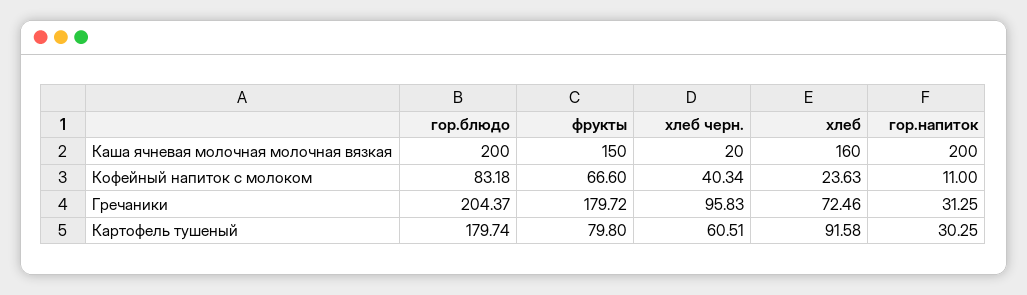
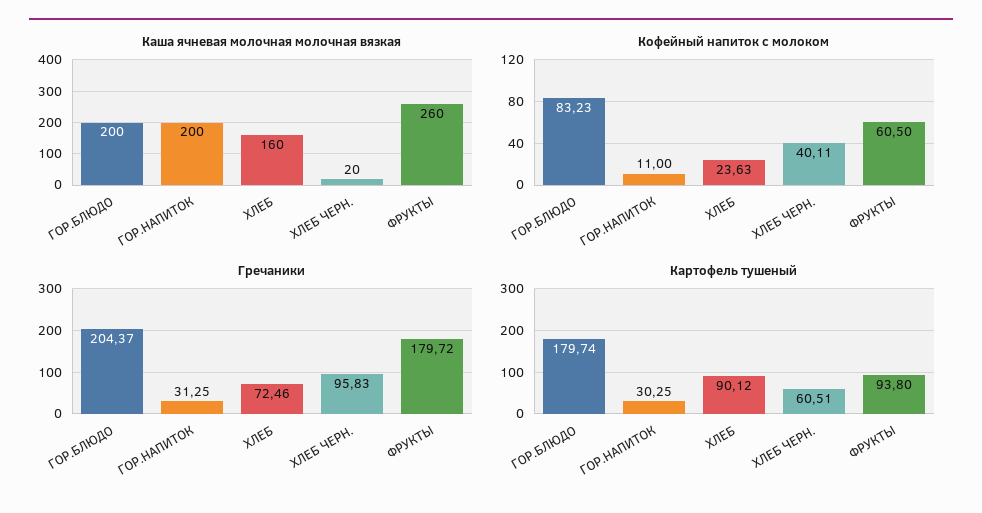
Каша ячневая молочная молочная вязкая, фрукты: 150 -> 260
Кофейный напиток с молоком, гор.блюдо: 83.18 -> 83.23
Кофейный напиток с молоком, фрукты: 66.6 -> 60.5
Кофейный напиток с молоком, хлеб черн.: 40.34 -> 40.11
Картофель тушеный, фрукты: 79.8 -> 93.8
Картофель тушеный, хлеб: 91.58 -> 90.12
- - - -
WHAT TO PRODUCE
Tell how many lines in the material contain the word "молоком". Only the number is wanted.

SOLVED EXERCISE
3